Il giudizio sulle banche è al massimo storico da quindici anni a questa parte. Allora, c’era un tasso di soddisfatti del servizio delle banche di 3,9 ogni insoddisfatto, nel 2021 il tasso tra soddisfatti e insoddisfatti è stato di 18 a 1. La banca, secondo la ricerca, consolida la sua posizione al vertice della lista dei soggetti ai quali si possono chiedere consigli sugli investimenti e che fornisce i servizi tradizionali online. I problemi economici e finanziari del 2020 e del 2021 sarebbero stati estremamente più seri se sui risparmiatori non si fossero riverberati i benefici decisi dall’Unione Europea. Le risposte al questionario ben riflettono questa nuova condizione: il saldo tra la quota di intervistati che hanno fiducia nell’Europa rispetto a coloro che non ce l’hanno è risultato del 46%, ossia c’è una forchetta di 46 punti percentuali tra coloro che approvano e coloro che non approvano l’Europa. Tale risultato segna un progresso notevole rispetto al 2020, quando lo stesso saldo era stato sì positivo, ma pari ad appena il 26%.
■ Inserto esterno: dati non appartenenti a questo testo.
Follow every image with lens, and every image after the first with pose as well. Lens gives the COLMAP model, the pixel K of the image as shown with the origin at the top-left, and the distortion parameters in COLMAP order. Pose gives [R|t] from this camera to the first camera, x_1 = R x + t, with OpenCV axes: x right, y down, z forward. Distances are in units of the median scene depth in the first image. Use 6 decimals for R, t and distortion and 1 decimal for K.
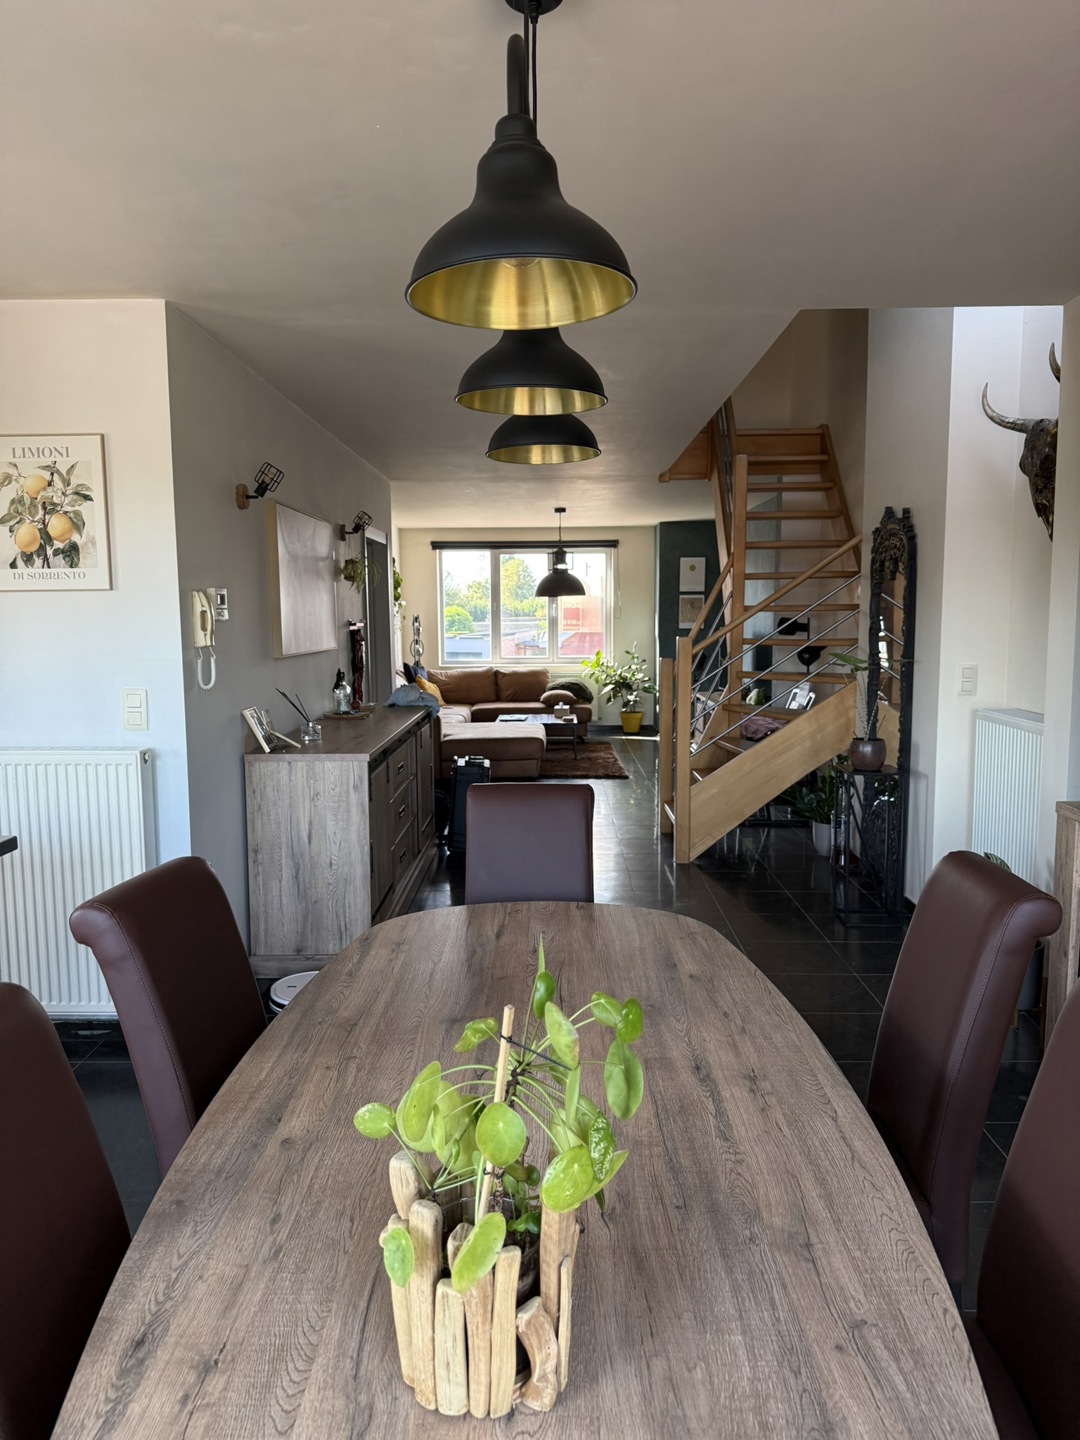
lens RADIAL K [[1028.0, 0, 543.1], [0, 1028.0, 729.0], [0, 0, 1]] dist [0.007278, -0.007530]
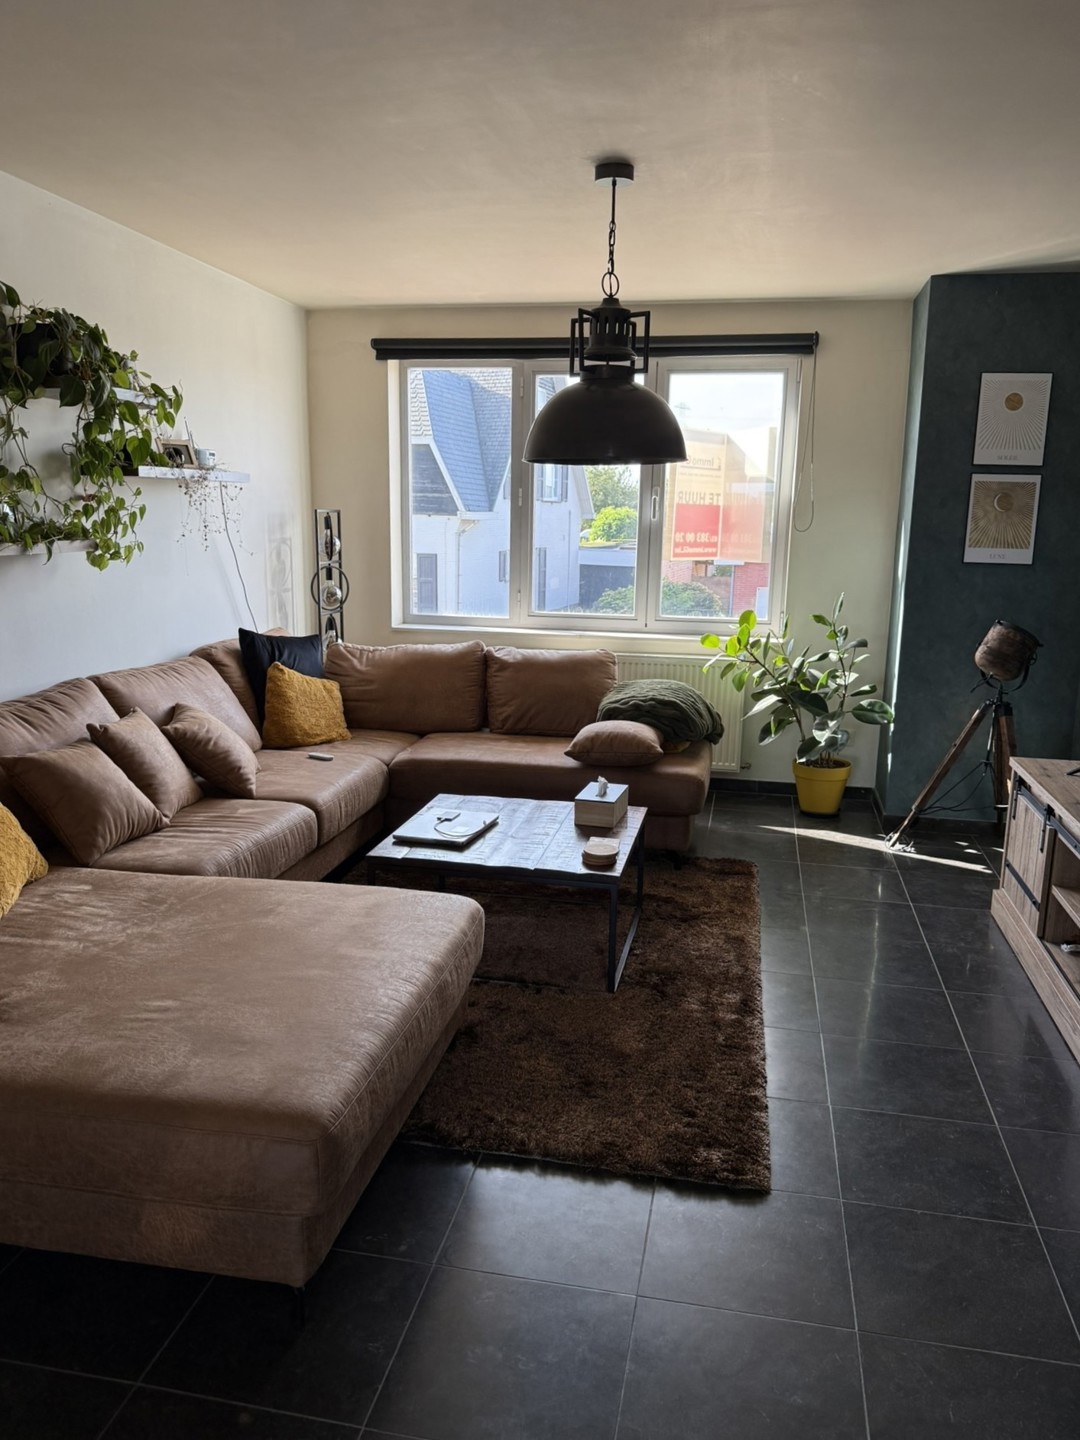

“La pandemia ha messo in discussione il senso di sicurezza con effetti pratici, ad esempio l’accesso ai mutui è diminuito per poi riprendere non appena si è visto un accenno di luce. I dati rilevati nel rapporto dovrebbero far riflettere la politica. Ed emerge anche un aspetto positivo circa la ripresa di fiducia nei confronti delle banche”, ha commentato Facchetti, nel corso della presentazione del rapporto.
Quanto infine ad Omicron, la nuova variante del Covid “non farà deragliare la ripresa”, secondo De Felice. “In Europa si nota una minor crescita ma saranno limitati i danni – ha detto il capo economista di Intesa Sanpaolo -. La ripresa è molto intesa nel 2021 di oltre il 6% e del 4% nel 2022. In questo contesto di inatteso c’è l’accelerazione dell’inflazione. Ci sarà un effetto redistributivo che avvantaggia chi ha debito e quindi i Governi e le imprese e ci rimettono i lavoratori dipendenti e i risparmiatori. Credo che la risposta delle banche centrali sarà diversa”.
“L’Italia vive un momento molto favorevole sulla crescita. Per il 2021 vediamo previsioni di crescita superiori alla Germania, alla media europea e rispetto agli Stati Uniti. C’è una forte disomogeneità e con la pandemia non ha risparmiato un aumento della povertà di famiglie e singole persone”, ha concluso.